Production checklist

Treat submit as idempotent only by accident. The one-hour window exists to make retries safe after a network failure, not to allow re-submits as a probe. Always treat the first submit response as authoritative; only re-call submit when you have no response at all, not when you got a 5xx you'd like to retry.
Always pre-submit before taking payment. A pre-submit costs you one round-trip and prevents the worst class of bug — taking money for a basket that turns out to be unsubmittable. Surface submit_errors to the customer, don't paper over them.
Watch the reservation window. After actionReserveBasket, the response's items_reserved_until is a hard deadline. If the customer takes too long to pay, you'll be re-reserving — and may discover the slot has been taken. Show the timer; consider sending the customer to the payment step immediately after reservation rather than lingering on a "review your basket" page.
Subscribe to basket.submitted and basket.settled. Don't rely on the submit response alone to drive downstream systems. Webhooks are retried up to three times — if your endpoint is down briefly you won't lose the event. The submit response is one-shot.
Retry only safe operations on 5xx. Reads (getBasket, getBasketCheckoutConfig) are safe to retry with exponential backoff. Writes are not. Pre-submit, reserve, and submit can leave the basket in a state that requires re-fetching before retrying — never blindly re-POST.
Verify webhook signatures. Every webhook delivery includes a signature header. Compute the SHA-256 HMAC of the raw request body using your configured secret and reject the request if it doesn't match. See the webhooks guide.
Don't compute totals client-side. The basket payload's total and outstanding_amount are the only numbers you should show. Price rules, tax, voucher partial-application, and rounding are all server-side concerns.
Send phone numbers in E.164 or with phone_country. Numbers like 07700 900000 need a phone_country (GB for that example) so the API can normalise them. International numbers in E.164 (+44...) don't need the country and travel unchanged.

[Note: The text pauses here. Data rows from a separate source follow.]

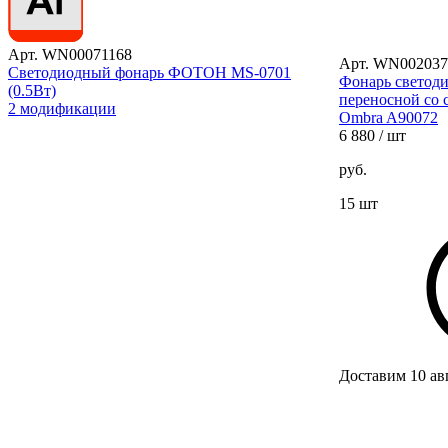
Арт. WN00071168
Арт. WN002037
Светодиодный фонарь ФОТОН MS-0701
Фонарь светод
(0.5Вт)
переносной со 
2 модификации
Ombra A90072
6 880
/ шт
руб.
15 шт
Доставим 10 ав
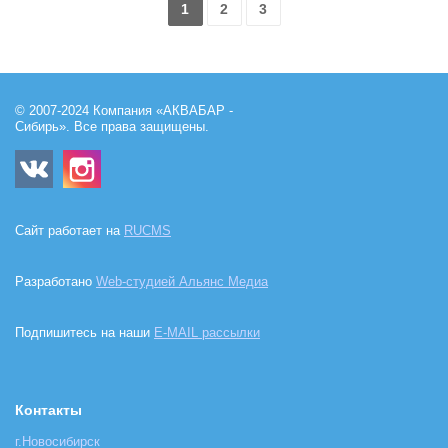
1
2
3
© 2007-2024 Компания «АКВАБАР -
Сибирь». Все права защищены.
Сайт работает на
RUCMS
Разработано
Web-студией Альянс Медиа
Подпишитесь на наши
E-MAIL рассылки
Контакты
г.Новосибирск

Log basket IDs, not basket bodies. Baskets contain personal data (names, emails, phones). Log the id and rely on a secure store for the bodies; this keeps GDPR data-subject deletion tractable.
Cancel rather than abandon. If the customer bails out of checkout, there is no deleteBasket — the basket will time out on its own. But if they explicitly cancel, freeing reserved resources matters; on high-traffic days that's the difference between an empty calendar slot and one that says "reserved" to the operator for the next ten minutes.